Paul-Henri Thiry, Baron d'Holbach (1723–89) was a French philosopher during the Enlightenment. He was an author, and one of the Encyclopedists (French Encyclopédie) who advocated naturalistic and materialistic ideas.[1]

His most well known work was Système de la nature (The System of Nature) published in 1770, which was first published under the name of Jean-Baptiste de Mirabaud (a former secretary of the Académie française who had died about ten years previously).

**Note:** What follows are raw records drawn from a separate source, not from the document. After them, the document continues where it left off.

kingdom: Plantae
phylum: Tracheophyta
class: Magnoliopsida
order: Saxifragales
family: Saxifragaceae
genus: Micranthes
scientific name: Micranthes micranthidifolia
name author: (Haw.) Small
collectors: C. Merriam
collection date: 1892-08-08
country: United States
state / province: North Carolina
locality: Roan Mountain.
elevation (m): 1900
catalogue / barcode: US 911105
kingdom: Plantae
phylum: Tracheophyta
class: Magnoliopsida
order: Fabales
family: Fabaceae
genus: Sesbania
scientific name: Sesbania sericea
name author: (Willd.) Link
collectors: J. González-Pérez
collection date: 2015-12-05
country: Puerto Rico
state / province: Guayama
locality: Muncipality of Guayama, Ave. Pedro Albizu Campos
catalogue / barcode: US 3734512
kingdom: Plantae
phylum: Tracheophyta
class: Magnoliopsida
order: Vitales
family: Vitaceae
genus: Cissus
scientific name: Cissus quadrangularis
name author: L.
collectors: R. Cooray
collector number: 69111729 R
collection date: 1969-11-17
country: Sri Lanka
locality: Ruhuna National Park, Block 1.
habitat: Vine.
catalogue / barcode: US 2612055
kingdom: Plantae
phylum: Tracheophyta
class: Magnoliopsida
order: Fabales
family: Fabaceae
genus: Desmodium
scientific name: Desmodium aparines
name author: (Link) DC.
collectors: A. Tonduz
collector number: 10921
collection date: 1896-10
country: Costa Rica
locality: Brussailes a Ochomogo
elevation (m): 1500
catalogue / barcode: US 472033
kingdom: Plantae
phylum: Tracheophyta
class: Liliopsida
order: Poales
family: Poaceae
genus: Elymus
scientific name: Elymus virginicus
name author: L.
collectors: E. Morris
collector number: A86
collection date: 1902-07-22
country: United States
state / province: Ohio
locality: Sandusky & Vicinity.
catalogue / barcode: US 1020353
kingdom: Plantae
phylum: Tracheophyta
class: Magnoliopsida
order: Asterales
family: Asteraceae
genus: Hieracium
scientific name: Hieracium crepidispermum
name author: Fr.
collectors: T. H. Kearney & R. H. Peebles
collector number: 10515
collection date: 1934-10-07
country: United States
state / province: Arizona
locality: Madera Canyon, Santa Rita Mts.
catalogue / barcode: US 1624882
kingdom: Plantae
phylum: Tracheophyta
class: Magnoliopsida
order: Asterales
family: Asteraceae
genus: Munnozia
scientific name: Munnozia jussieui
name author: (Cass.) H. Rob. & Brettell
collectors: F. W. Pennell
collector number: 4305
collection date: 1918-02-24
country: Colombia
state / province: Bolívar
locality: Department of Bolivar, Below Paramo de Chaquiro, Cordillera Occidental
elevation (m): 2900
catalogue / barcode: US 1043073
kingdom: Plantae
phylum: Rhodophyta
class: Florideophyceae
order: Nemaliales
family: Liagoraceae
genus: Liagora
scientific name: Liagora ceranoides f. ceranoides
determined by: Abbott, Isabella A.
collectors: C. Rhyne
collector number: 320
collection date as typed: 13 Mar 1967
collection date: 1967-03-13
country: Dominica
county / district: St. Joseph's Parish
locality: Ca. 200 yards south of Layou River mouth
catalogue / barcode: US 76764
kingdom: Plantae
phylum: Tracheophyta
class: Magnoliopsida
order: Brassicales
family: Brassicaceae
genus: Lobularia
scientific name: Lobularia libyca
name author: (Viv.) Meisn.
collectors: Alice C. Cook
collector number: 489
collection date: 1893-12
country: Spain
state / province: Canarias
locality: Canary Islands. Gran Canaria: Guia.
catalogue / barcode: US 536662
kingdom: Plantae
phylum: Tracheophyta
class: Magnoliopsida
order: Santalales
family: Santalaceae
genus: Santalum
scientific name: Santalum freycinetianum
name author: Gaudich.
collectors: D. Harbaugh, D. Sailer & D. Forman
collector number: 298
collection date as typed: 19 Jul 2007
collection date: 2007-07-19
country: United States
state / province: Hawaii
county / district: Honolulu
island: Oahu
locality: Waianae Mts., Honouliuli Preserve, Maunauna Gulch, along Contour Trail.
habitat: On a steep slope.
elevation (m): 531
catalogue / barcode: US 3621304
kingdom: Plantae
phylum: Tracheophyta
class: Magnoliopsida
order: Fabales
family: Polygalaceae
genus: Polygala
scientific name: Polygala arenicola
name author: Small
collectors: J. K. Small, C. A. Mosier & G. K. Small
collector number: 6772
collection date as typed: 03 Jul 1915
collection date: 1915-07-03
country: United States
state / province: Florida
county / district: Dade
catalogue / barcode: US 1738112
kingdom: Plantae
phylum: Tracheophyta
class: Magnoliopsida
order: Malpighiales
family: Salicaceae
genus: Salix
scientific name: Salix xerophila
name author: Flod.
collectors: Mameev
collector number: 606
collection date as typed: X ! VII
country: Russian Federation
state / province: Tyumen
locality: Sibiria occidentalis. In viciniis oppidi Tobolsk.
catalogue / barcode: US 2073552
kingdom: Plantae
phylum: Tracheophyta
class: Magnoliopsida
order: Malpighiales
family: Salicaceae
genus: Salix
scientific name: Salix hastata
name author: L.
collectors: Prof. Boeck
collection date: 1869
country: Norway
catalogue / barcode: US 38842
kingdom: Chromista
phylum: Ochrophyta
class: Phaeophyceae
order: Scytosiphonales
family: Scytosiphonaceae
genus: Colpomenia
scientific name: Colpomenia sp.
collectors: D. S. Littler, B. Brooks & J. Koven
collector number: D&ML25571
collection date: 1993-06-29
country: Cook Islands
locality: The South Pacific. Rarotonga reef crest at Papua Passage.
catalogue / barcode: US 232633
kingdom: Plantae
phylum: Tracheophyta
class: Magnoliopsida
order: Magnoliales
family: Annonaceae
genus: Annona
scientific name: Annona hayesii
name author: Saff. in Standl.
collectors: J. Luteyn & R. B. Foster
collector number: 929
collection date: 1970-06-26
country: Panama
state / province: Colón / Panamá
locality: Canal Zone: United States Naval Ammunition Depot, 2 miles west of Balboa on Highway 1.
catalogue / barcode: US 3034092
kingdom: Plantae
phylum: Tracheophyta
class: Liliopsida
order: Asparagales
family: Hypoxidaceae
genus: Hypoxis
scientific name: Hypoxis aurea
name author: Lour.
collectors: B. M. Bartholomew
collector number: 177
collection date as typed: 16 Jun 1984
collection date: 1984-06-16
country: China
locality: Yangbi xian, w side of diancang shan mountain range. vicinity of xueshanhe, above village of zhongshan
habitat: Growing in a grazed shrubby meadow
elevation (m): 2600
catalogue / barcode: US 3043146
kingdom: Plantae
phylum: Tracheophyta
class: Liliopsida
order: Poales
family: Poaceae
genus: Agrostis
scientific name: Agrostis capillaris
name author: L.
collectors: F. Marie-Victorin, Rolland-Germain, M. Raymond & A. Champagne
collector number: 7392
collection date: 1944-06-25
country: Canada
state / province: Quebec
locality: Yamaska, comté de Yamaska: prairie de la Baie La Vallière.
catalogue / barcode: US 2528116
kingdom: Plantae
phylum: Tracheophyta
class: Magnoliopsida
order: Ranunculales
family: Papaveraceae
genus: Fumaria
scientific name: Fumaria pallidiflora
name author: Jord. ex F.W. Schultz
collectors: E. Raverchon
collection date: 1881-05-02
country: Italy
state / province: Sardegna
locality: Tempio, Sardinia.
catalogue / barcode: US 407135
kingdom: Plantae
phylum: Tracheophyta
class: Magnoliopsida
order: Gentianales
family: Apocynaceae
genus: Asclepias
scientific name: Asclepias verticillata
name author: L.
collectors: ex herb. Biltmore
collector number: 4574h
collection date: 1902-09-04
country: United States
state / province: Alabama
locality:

Thiry was an opponent of Christianity and religion. He was also an early advocate of atheism in Europe.

Works related to atheism

The Stanford Encyclopedia of Philosophy says concerning the work of Paul-Henri Thiry/Baron d'Holbach:

Although indeed Holbach devotes the entire second volume of Système de la nature and all of Le Bon Sens to the defense of atheism and the criticism of particular claims about God, his views do not hold great philosophical interest. They emphasize well worn topics such as the problem of evil, the impossibility of discussing intelligibly what is unknowable, the suspect psychological origins of religious belief, and the confusion of traditional descriptions of God in terms that are simply the negation of genuine descriptive terms: for example, to say that God is infinite is just to deny that God is finite. None of these arguments is unique to Holbach or especially well presented by him.[2]